_Vorliegender Auszug_.
┌──

Wenn es denn dazu führt, dass wir die Dinge mal etwas differenzierter betrachten, dann habe ich mein Ziel schon erreicht. Denn natürlich ist der berühmte "ceteris paribus"-Ansatz der Ökonomen im Fall von Dänemark und Neuseeland noch ein Stück realitätsfremder - dazu sind Lage, Struktur und Geschichte der beiden Länder zu unterschiedlich. Dänemark dürfte wohl ebenso unter der deutschen Misere leiden wie Neuseeland vom asiatischen Hoch profitiert. Und es wird noch andere Faktoren geben, die mir ad hoc nicht einfallen.

Was die Staatsquote selbst angeht, werde ich vielleicht als Antwort auch mal was Grundsätzlicheres aus meiner Sicht bloggen.

 
At 12 Oktober, 2005 19:40, Anonymous Anonym said...

Ich glaube, das liegt nicht wirklich an der Höhe der Staatsquote, sondern an der Frage, wie und in was das Geld investiert wird.

Es gibt hierzu eine - in der Entwicklungspolitik leider ziemlich unbeachtete - Studie des Ökonomen Albert O. Hirschmann, "Die Strategie der wirtschaftlichen Entwicklung" aus den 50er Jahren.

└──

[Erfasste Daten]
┌──

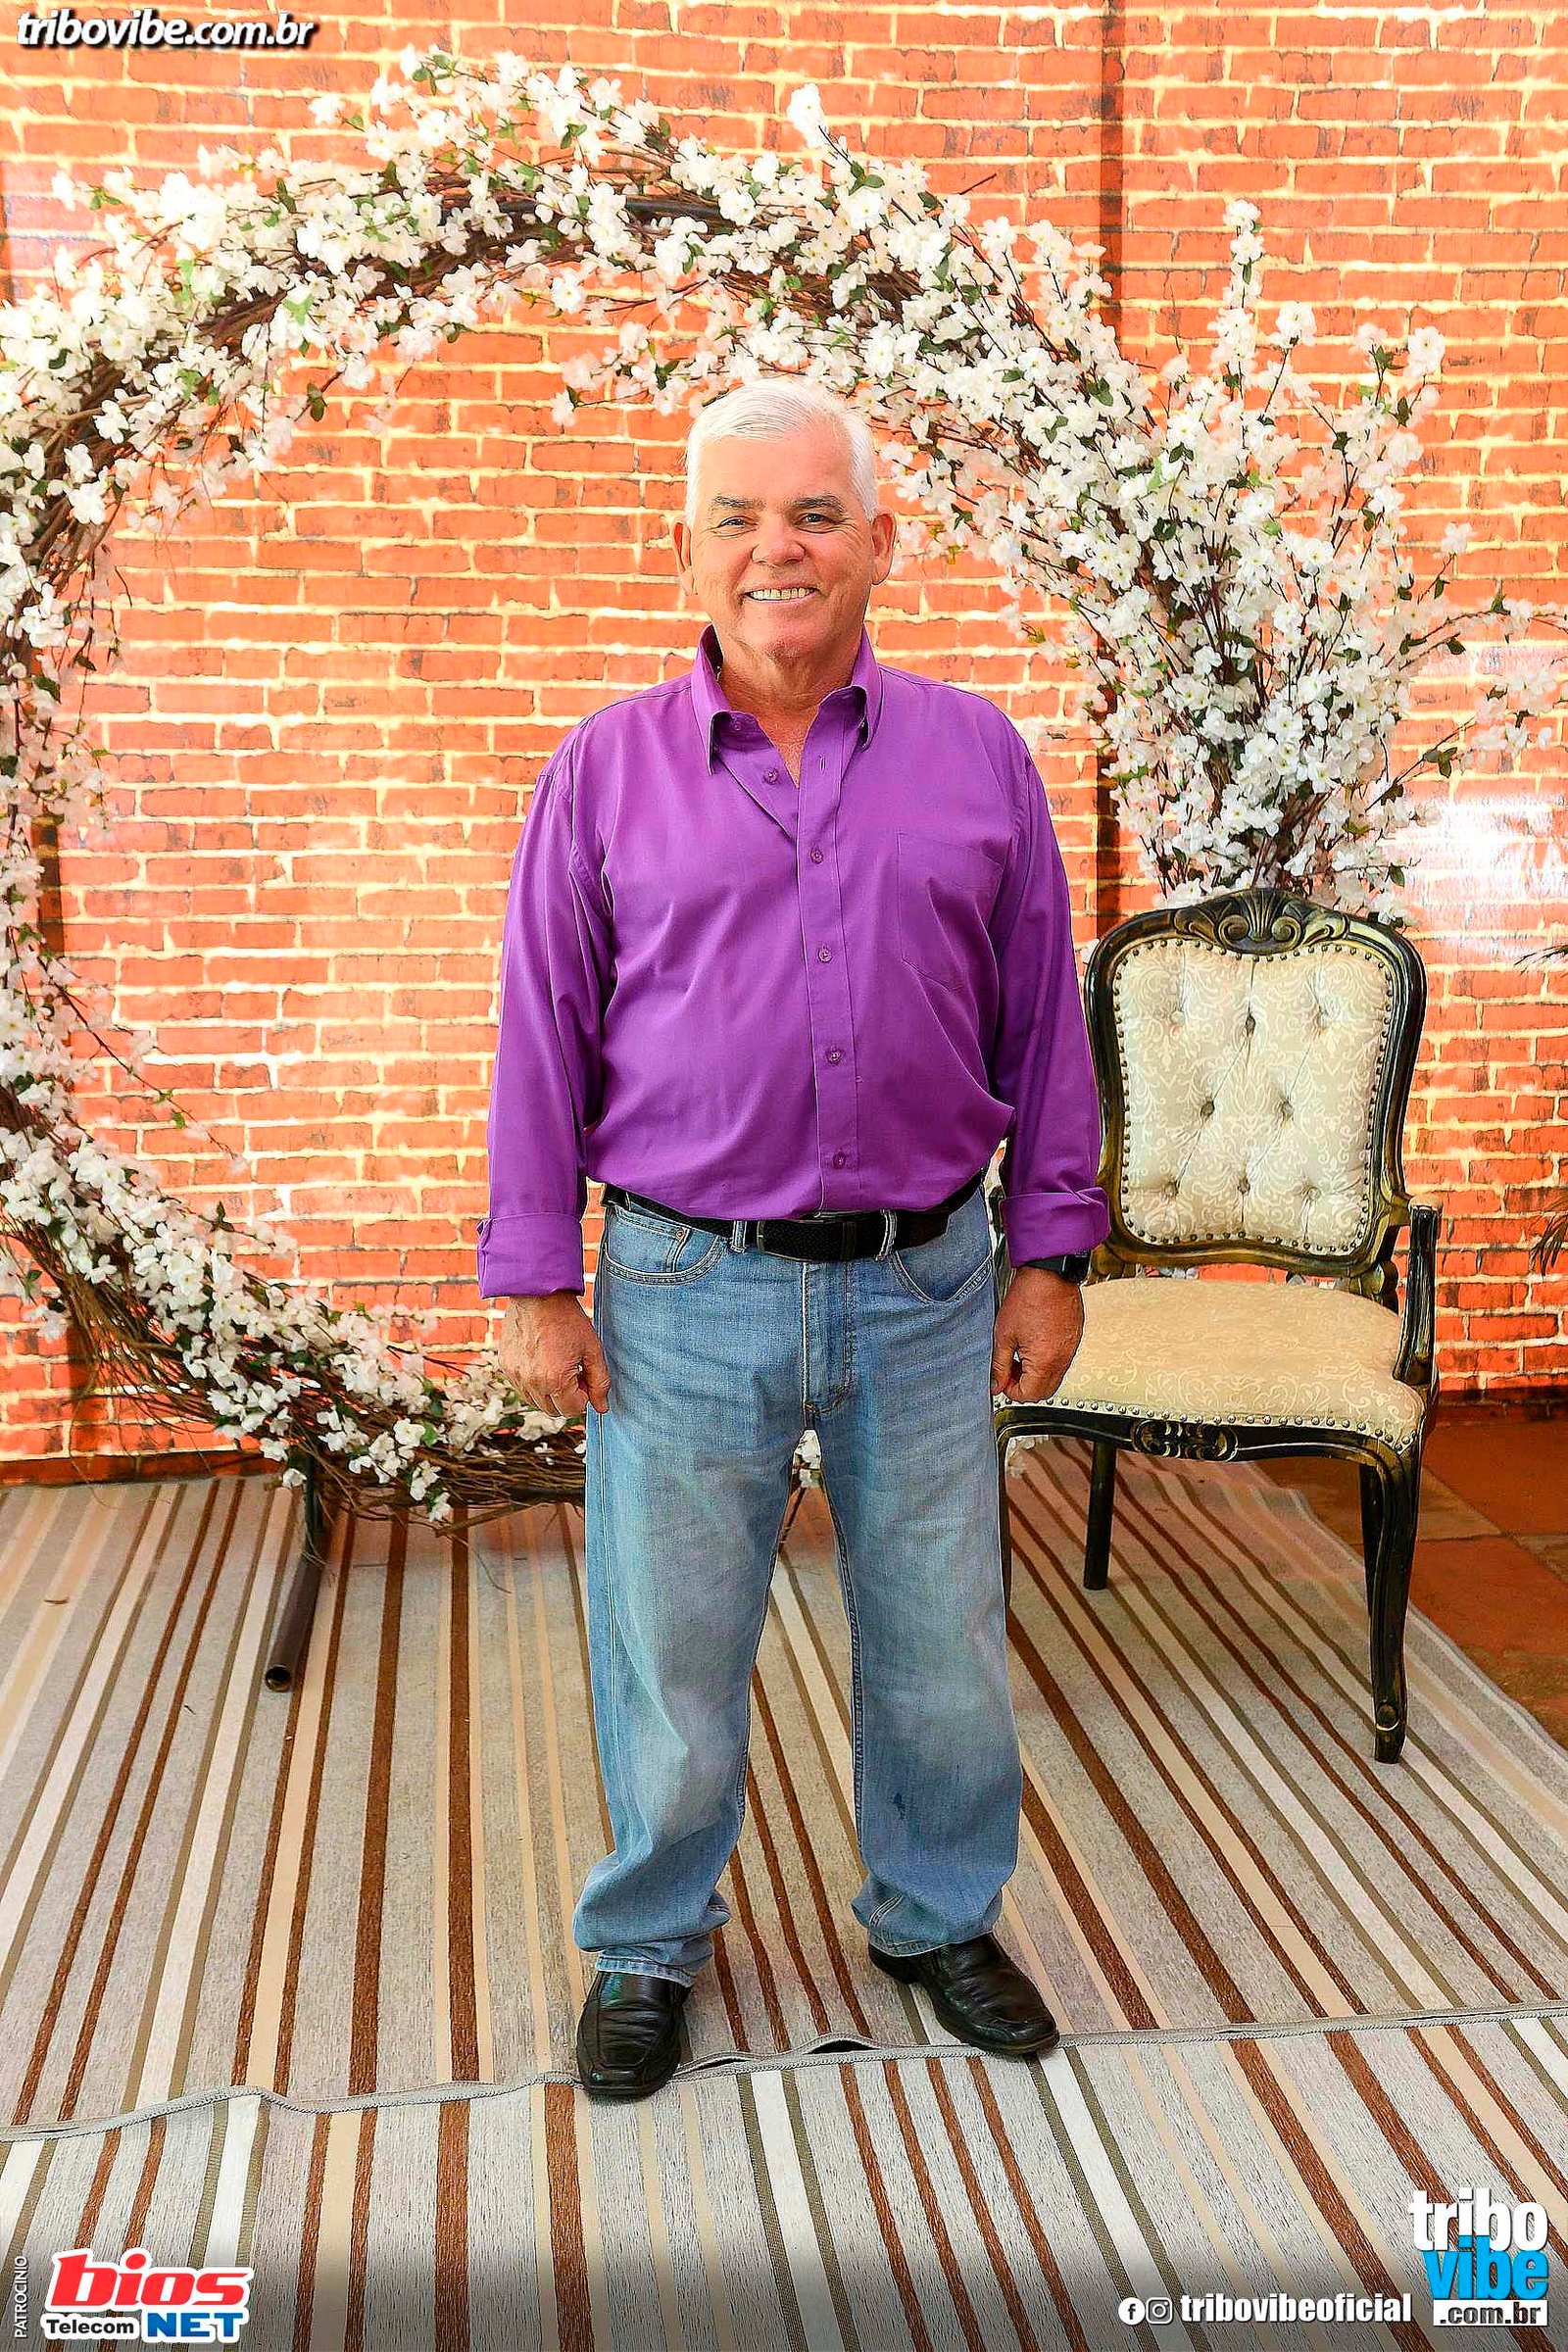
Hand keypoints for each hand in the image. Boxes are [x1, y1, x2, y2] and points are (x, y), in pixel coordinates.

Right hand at [497, 1294, 610, 1415]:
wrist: (538, 1294)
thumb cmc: (568, 1320)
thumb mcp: (592, 1349)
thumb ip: (600, 1382)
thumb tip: (602, 1408)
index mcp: (556, 1380)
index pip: (573, 1410)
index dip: (584, 1396)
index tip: (584, 1376)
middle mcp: (532, 1382)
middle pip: (553, 1410)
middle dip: (567, 1398)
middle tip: (573, 1372)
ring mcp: (516, 1375)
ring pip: (535, 1402)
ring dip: (549, 1393)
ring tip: (557, 1366)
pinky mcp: (505, 1366)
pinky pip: (521, 1387)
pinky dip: (533, 1382)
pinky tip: (542, 1360)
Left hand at [991, 1266, 1084, 1403]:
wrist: (1049, 1274)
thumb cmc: (1028, 1298)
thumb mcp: (1004, 1335)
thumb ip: (999, 1365)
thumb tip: (996, 1384)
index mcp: (1044, 1361)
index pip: (1029, 1395)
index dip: (1011, 1390)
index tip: (1002, 1378)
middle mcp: (1062, 1359)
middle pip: (1044, 1391)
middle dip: (1024, 1386)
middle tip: (1010, 1369)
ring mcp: (1070, 1350)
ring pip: (1054, 1377)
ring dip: (1036, 1374)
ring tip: (1021, 1353)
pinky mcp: (1074, 1339)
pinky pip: (1061, 1361)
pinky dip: (1047, 1361)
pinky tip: (1034, 1343)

└──

_Zu erledigende Aufgaben_.
1. Gib aus dem Text über die Staatsquote die Stelle zwischen „Was die Staatsquote“ und „19:40, Anonymous Anonym said...“ wortgetreu aus, beide Grenzen eingeschlossen.
2. Führe den Text über die Staatsquote im Anschluss an seinen letzten Satz weiter.
Das Material steht für sich und gehört nicht zum Text über die Staatsquote.

_Ergebnisse je Aufgabe_.
1.
Was die Staatsquote selbst angeht, werde ich vielleicht als Antwort auch mal was Grundsätzlicheres aus meiner Sicht bloggen.

 
At 12 Oktober, 2005 19:40, Anonymous Anonym said...

2.
Darin versucht er zwischen Modernisierungs- und Dependenztheorien zu vermitteln, indem er sowohl die "Big-Push"-, als auch die "Zentrums-Peripherie"-Hypothese verneint und ein Wachstum in Schaukelbewegungen, bzw. ungleichmäßiges Wachstum als beste Strategie herausstellt.

Demnach ist eine hohe Staatsquote (Big-Push) v.a. dann schädlich, wenn aus Risikoscheuheit hauptsächlich in vorbereitende Infrastrukturmaßnahmen investiert wird, weil diese kaum Nachfolgeinvestitionen nach sich ziehen. Er schlägt vor, dass Staaten eher in Technologieinnovationen- und Standorte investieren, weil das den Komplementärgütermarkt anheizt.
Dieses Investitionsgebahren lässt sich auch gut auf umfangreiche Sozial- und Subventionsleistungen übertragen. Die sind nämlich zwar nicht billiger, aber zumindest sicherer. Für die Politiker jedenfalls.

Übermäßige Privatisierung ist nach seiner Theorie genauso schädlich, da private Unternehmen risikoscheu sind. Im Großen und Ganzen entspricht seine Theorie dem Entwicklungsgang, den z.B. die asiatischen Tigerstaaten in der Realität gegangen sind.

Für mich wäre es daher interessant, einmal nachzuprüfen, in welche Bereiche Dänemark investiert hat.

 
At 25 Oktober, 2005 03:10, Anonymous Anonym said...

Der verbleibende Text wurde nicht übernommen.